**TASK PROMPT**
Every record below should be repeated exactly. Omit the pictures.

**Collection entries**

┄┄┄┄┄┄┄┄┄┄┄┄┄┄┄┄┄┄┄┄

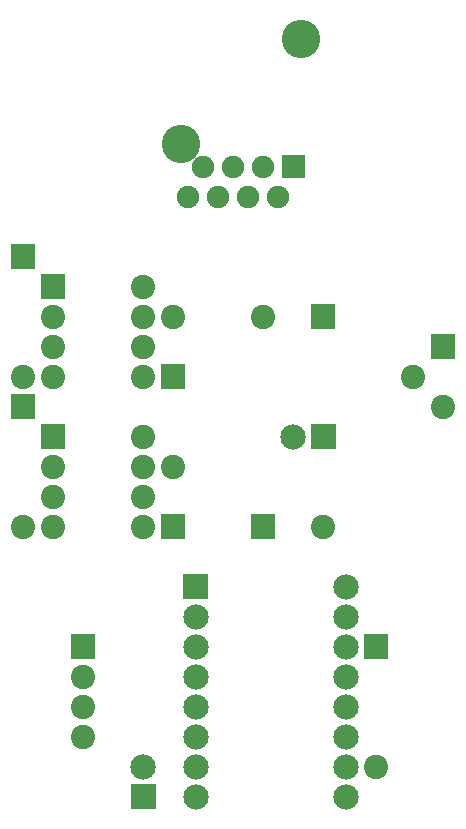
<source format=gbr>
G04 start of page 7 for group -4063 idx -4063 *
G04 Title: driver, componentmask *
G04 Creator: pcb 20140316 *
G04 CreationDate: Sat 06 Feb 2016 05:28:38 PM GMT UTC *
G04 For: rxdtxd *
G04 Format: Gerber/RS-274X *
G04 PCB-Dimensions (mil): 1800.00 3000.00 *
G04 PCB-Coordinate-Origin: lower left *
%MOIN*%
%FSLAX25Y25*%
%LNTOPMASK*%
%ADD46C,0.1280*%
%ADD45C,0.0750*%
%ADD44C,0.0847*%
%ADD43C,0.0810*%
%ADD42C,0.0001*%
G54D42*G36*
X115950Y204050D02*Y195950D01*
X124050D01*
Y204050D01*
X115950D01*
G37*
G54D43*X100000Y200000D03*
G54D42*G36*
X95950Y134050D02*Y125950D01*
X104050D01*
Y134050D01*
X95950D01*
G37*
G54D43*X120000Y130000D03*
G54D44*X110000Y160000D03*
G54D42*G36*
X115763Y164237D02*Y155763D01*
X124237D01*
Y164237D01*
X115763D01*
G37*
G36*
X155950Y194050D02*Y185950D01*
X164050D01*
Y194050D01*
X155950D01*
G37*
G54D43*X150000Y180000D03*
X160000Y170000D03*
G54D44*X127500Y40000D03*
Y50000D03*
G54D43*X137500D03*
G54D44*X127500Y60000D03*
Y70000D03*
Y80000D03*
Y90000D03*
Y100000D03*
Y110000D03*
G54D42*G36*
X133450Y94050D02*Y85950D01*
X141550D01*
Y94050D01*
X133450D01*
G37*
G54D45*X95000Y240000D03*
X90000Y250000D03*
X85000Y240000D03*
X80000Y250000D03*
G54D42*G36*
X106250Y253750D02*Y246250D01*
X113750D01*
Y253750D01*
X106250D01*
G37*
G54D45*X105000Y240000D03*
X100000Y250000D03*
G54D46*X112500Y292500D03*
X72500Y257500D03*
G54D45*X75000Y240000D03*
G54D43*X70000Y200000D03*
G54D42*G36*
X25950Y214050D02*Y205950D01*
X34050D01*
Y214050D01*
X25950D01*
G37*
G54D43*X30000Y200000D03*
Y190000D03*
X60000Y200000D03*
Y210000D03*
G54D42*G36*
X15950Y224050D02*Y215950D01*
X24050D01*
Y224050D01*
X15950D01*
G37*
G36*
X65950Y184050D02*Y175950D01*
X74050D01*
Y184050D01*
X65950D01*
G37*
G54D43*X60000Y180000D03*
Y190000D03*
X30000Y180000D03*
G54D42*G36*
X25950Y164050D02*Y155950D01*
X34050D01*
Y164050D01*
X25950D01*
G37*
G54D43*X30000Y150000D03*
Y140000D03*
Y130000D03*
G54D42*G36*
X15950Y174050D02*Y165950D01*
X24050D01*
Y174050D01*
X15950D01*
G37*
G54D43*X20000Y180000D03*
X60000Y130000D03*
Y140000D03*
Y150000D03*
Y160000D03*
X70000Y150000D03*
X20000Y130000D03*
G54D42*G36*
X65950Y134050D02*Y125950D01*
X74050D01*
Y134050D01*
X65950D01*
G37*
G36*
X73263Y114237D02*Y105763D01*
X81737D01*
Y114237D01*
X73263D01*
G37*
G36*
X35950Y94050D02*Y85950D01*
X44050D01*
Y94050D01*
X35950D01*
G37*
G54D43*X40000Y80000D03*
Y70000D03*
Y60000D03*
G54D44*X77500Y100000D03*
Y90000D03*
Y80000D03*
Y70000D03*
Y60000D03*
Y50000D03*
Y40000D03*
G54D42*G36*
X55763Y44237D02*Y35763D01*
X64237D01*
Y44237D01*
X55763D01*
G37*
G54D44*X60000Y50000D03*
M02*

</source>
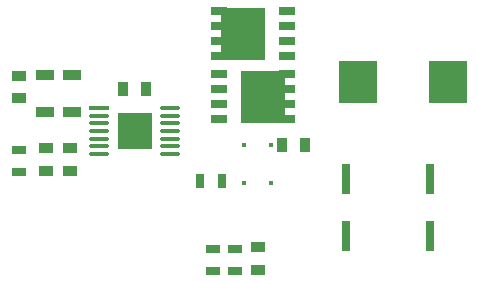
<source format=gtp>
G04*
G04 #@! TF.GenerationSoftware,Altium Limited,Altium Designer,21.6.1 (37)*
G04*
G04 Layer_Color=8421504*
%FSLAX44Y44*%
%MOMM*%
G71*
G04*
G04 #@! TF.SameCoordinates,468A8F93-C8C4-43A0-AE5F-35C49DAE4A20*
G04*
G04*
G04 #@! TF.FilePolarity,Positive*
G04*
G01*
G75*
%ADD15O,1.7800X0.3560*%
%ADD16R,1.7800X0.3560*%
%ADD17R,3.0000X3.1000*%
%ADD18R,1.3000X0.7000*%
%ADD19R,1.3000X0.9000*%
%ADD20R,1.6000X0.9000*%
%ADD21R,0.9000X1.3000*%
%ADD22R,0.4000X0.4000*%
%ADD23R,0.7000X1.3000*%
%ADD24R,1.3720X0.7100*%
%ADD25R,3.8500X4.5200*%
%ADD26R,3.3000X3.6000*%
%ADD27R,0.8000X2.6500*%
D15*
X372890Y442780D02*
D03*
Y455780D02*
D03*
Y449280D02*
D03*
Y475280D02*
D03*
Y462280D02*
D03*
Y468780D02*
D03*
X432290Y462280D02*
D03*
Y442780D02*
D03*
Y455780D02*
D03*
Y449280D02*
D03*
Y475280D02*
D03*
Y468780D02*
D03*
Y481780D02*
D03*
D16*
X372890D02*
D03*
D17*
X402590Y462280D02*
D03*
D18*
X304800Y427513D02*
D03*
Y446513D02*
D03*
X487680Y362650D02*
D03*
Y343650D02*
D03*
X468630Y362705D02*
D03*
Y343705D02*
D03*
D19*
X327409Y428650D02*
D03*
Y447650D02*
D03*
X347980Y428650D02*
D03*
Y447650D02*
D03*
X304800Y490270D02*
D03*
Y509270D02*
D03*
X506730Y363830D02*
D03*
Y344830D02*
D03*
D20*
X349250Y478530D02*
D03*
Y509530D02*
D03*
X326390Y478530D02*
D03*
Y509530D02*
D03*
D21*
X412090Y497840D02*
D03*
X393090D02*
D03*
X527710Y450850D02*
D03*
X546710D02*
D03*
D22*
X495230Y418074D02*
D03*
X518230D02*
D03*
Y450850D02*
D03*
X495230D02*
D03*
D23*
X457860Y420370D02*
D03*
X476860D02*
D03*
D24*
X531765Y497840D02*
D03*
Y485140D02*
D03*
X531495Y510540D02*
D03*
X531765Y472440D02*
D03*
X474075Y485140D02*
D03*
Y510540D02*
D03*
Y497840D02*
D03*
Y472440D02*
D03*
X531500Y551180D02*
D03*
Y538480D02*
D03*
Y563880D02*
D03*
Y525780D02*
D03*
X473810Y538480D02*
D03*
Y563880D02*
D03*
Y551180D02*
D03*
X474080Y525780D02*
D03*
D25*
X511545Y491490D02*
D03*
X494030Y544830D02*
D03*
D26*
X667670Y504190D02*
D03*
X592170D02*
D03*
D27*
X652780Y421640D02*
D03*
Y373380D02*
D03*
X581660Y421640D02*
D03*
Y373380D02*
D03*
M02*

</source>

┄┄┄┄┄┄┄┄┄┄┄┄┄┄┄┄┄┄┄┄

**SOLUTION**
<source format=gbr>
G04 start of page 7 for group -4063 idx -4063 *
G04 Title: driver, componentmask *
G04 Creator: pcb 20140316 *
G04 CreationDate: Sat 06 Feb 2016 05:28:38 PM GMT UTC *
G04 For: rxdtxd *
G04 Format: Gerber/RS-274X *
G04 PCB-Dimensions (mil): 1800.00 3000.00 *
G04 PCB-Coordinate-Origin: lower left *
%MOIN*%
%FSLAX25Y25*%
%LNTOPMASK*%
%ADD46C,0.1280*%
%ADD45C,0.0750*%
%ADD44C,0.0847*%
%ADD43C,0.0810*%
%ADD42C,0.0001*%
G54D42*G36*
X115950Y204050D02*Y195950D01*
X124050D01*
Y204050D01*
X115950D01*
G37*
G54D43*X100000Y200000D03*
G54D42*G36*
X95950Y134050D02*Y125950D01*
X104050D01*
Y134050D01*
X95950D01*
G37*
G54D43*X120000Y130000D03*
G54D44*X110000Y160000D03*
G54D42*G36*
X115763Y164237D02*Y155763D01*
X124237D01*
Y164237D01*
X115763D01*
G37*
G36*
X155950Y194050D02*Y185950D01*
X164050D01*
Y194050D01*
X155950D01*
G37*
G54D43*X150000Y180000D03*
X160000Y170000D03*
G54D44*X127500Y40000D03*
Y50000D03*
G54D43*X137500D03*
G54D44*X127500Y60000D03*
Y70000D03*
Y80000D03*
Y90000D03*
Y100000D03*
Y110000D03*
G54D42*G36*
X133450Y94050D02*Y85950D01*
X141550D01*
Y94050D01*
X133450D01*
G37*
G54D45*X95000Y240000D03*
X90000Y250000D03*
X85000Y240000D03*
X80000Y250000D03*
G54D42*G36*
X106250Y253750D02*Y246250D01*
X113750D01*
Y253750D01*
X106250D01*
G37*
G54D45*X105000Y240000D03*
X100000Y250000D03*
G54D46*X112500Y292500D03*
X72500Y257500D03*
G54D45*X75000Y240000D03*
G54D43*X70000Y200000D03*
G54D42*G36*
X25950Y214050D02*Y205950D01*
X34050D01*
Y214050D01*
X25950D01*
G37*
G54D43*X30000Y200000D03*
Y190000D03*
X60000Y200000D03*
Y210000D03*
G54D42*G36*
X15950Y224050D02*Y215950D01*
X24050D01*
Y224050D01*
X15950D01*
G37*
G36*
X65950Y184050D02*Y175950D01*
X74050D01*
Y184050D01*
X65950D01*
G37*
G54D43*X60000Y180000D03*
Y190000D03*
X30000Y180000D03*
G54D42*G36*
X25950Y164050D02*Y155950D01*
X34050D01*
Y164050D01*
X25950D01*
G37*
G54D43*X30000Y150000D03*
Y140000D03*
Y130000D03*
G54D42*G36*
X15950Y174050D02*Y165950D01*
X24050D01*
Y174050D01*
X15950D01*
G37*
G54D43*X20000Y180000D03*
X60000Y130000D03*
Y140000D03*
Y150000D03*
Y160000D03*
X70000Y150000D03*
X20000Y130000D03*
G54D42*G36*
X65950Y134050D02*Y125950D01*
X74050D01*
Y134050D01*
X65950D01*
G37*
G36*
X73263Y114237D02*Y105763D01*
X81737D01*
Y114237D01*
X73263D01*
G37*
G36*
X35950Y94050D02*Y85950D01*
X44050D01*
Y94050D01*
X35950D01*
G37*
G54D43*X40000Y80000D03*
Y70000D03*
Y60000D03*
G54D44*X77500Y100000D03*
Y90000D03*
Y80000D03*
Y70000D03*
Y60000D03*
Y50000D03*
Y40000D03*
G54D42*G36*
X55763Y44237D02*Y35763D01*
X64237D01*
Y44237D01*
X55763D01*
G37*
G54D44*X60000Y50000D03*
M02*

</source>
<source format=gtp>
G04*
G04 #@! TF.GenerationSoftware,Altium Limited,Altium Designer,21.6.1 (37)*
G04*
G04 Layer_Color=8421504*
%FSLAX44Y44*%
%MOMM*%
G71*
G04*
G04 #@! TF.SameCoordinates,468A8F93-C8C4-43A0-AE5F-35C49DAE4A20*
G04*
G04*
G04 #@! TF.FilePolarity,Positive*
G04*
G01*
G75*
%ADD15O,1.7800X0.3560*%
%ADD16R,1.7800X0.3560*%
%ADD17R,3.0000X3.1000*%
%ADD18R,1.3000X0.7000*%
%ADD19R,1.3000X0.9000*%
%ADD20R,1.6000X0.9000*%
%ADD21R,0.9000X1.3000*%
%ADD22R,0.4000X0.4000*%
%ADD23R,0.7000X1.3000*%
%ADD24R,1.3720X0.7100*%
%ADD25R,3.8500X4.5200*%
%ADD26R,3.3000X3.6000*%
%ADD27R,0.8000X2.6500*%
D15*
X372890Y442780D02*
D03*
Y455780D02*
D03*
Y449280D02*
D03*
Y475280D02*
D03*
Y462280D02*
D03*
Y468780D02*
D03*
X432290Y462280D02*
D03*
Y442780D02*
D03*
Y455780D02*
D03*
Y449280D02*
D03*
Y475280D02*
D03*
Y468780D02*
D03*
Y481780D02*
D03*
D16*
X372890D02*
D03*
D17*
X402590Y462280D02*
D03*
D18*
X304800Y427513D02*
D03*
Y446513D02*
D03*
X487680Y362650D02*
D03*
Y343650D02*
D03*
X468630Y362705D02*
D03*
Y343705D02*
D03*
D19*
X327409Y428650D02*
D03*
Y447650D02*
D03*
X347980Y428650D02*
D03*
Y447650D02*
D03*
X304800Y490270D02*
D03*
Y509270D02*
D03*
X506730Y363830D02*
D03*
Y344830D02*
D03*
D20*
X349250Y478530D02*
D03*
Y509530D02*
D03*
X326390Y478530D02*
D03*
Y509530D02*
D03*
D21*
X412090Y497840D02*
D03*
X393090D02*
D03*
X527710Y450850D02*
D03*
X546710D02*
D03*
D22*
X495230Y418074D02*
D03*
X518230D02*
D03*
Y450850D02*
D03*
X495230D02*
D03*
D23*
X457860Y420370D02*
D03*
X476860D02*
D03*
D24*
X531765Y497840D02*
D03*
Y485140D02*
D03*
X531495Y510540D02*
D03*
X531765Y472440D02*
D03*
X474075Y485140D02*
D03*
Y510540D02*
D03*
Y497840D02*
D03*
Y472440D02*
D03*
X531500Y551180D02*
D03*
Y538480D02*
D03*
Y563880D02*
D03*
Y525780D02*
D03*
X473810Y538480D02*
D03*
Y563880D02*
D03*
Y551180D02*
D03*
X474080Y525780D02*
D03*
D25*
X511545Y491490D02*
D03*
X494030Y544830D02*
D03*
D26*
X667670Y504190D02*
D03*
X592170D02*
D03*
D27*
X652780Y421640D02*
D03*
Y373380D02*
D03*
X581660Y421640D02*
D03*
Y373380D02*
D03*
M02*

</source>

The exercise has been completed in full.